## Material for this task
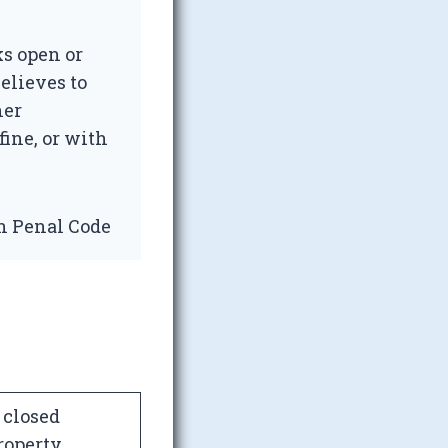
s open or
elieves to
her
fine, or with
an Penal Code
 closed
roperty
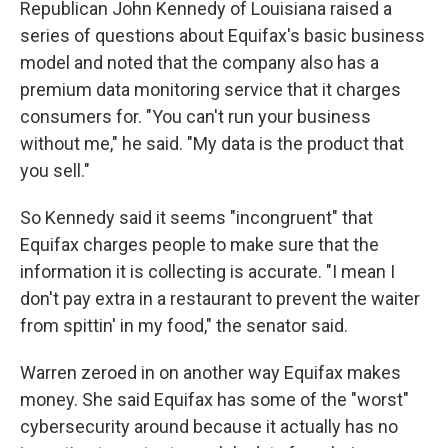
Republican John Kennedy of Louisiana raised a
series of questions about Equifax's basic business
model and noted that the company also has a
premium data monitoring service that it charges
consumers for. "You can't run your business
without me," he said. "My data is the product that
you sell."
So Kennedy said it seems "incongruent" that
Equifax charges people to make sure that the
information it is collecting is accurate. "I mean I
don't pay extra in a restaurant to prevent the waiter
from spittin' in my food," the senator said.
Warren zeroed in on another way Equifax makes
money. She said Equifax has some of the "worst"
cybersecurity around because it actually has no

## Your instructions
Please return every line of the material above that includes "data".

## Output for this exercise
premium data monitoring service that it charges
without me," he said. "My data is the product that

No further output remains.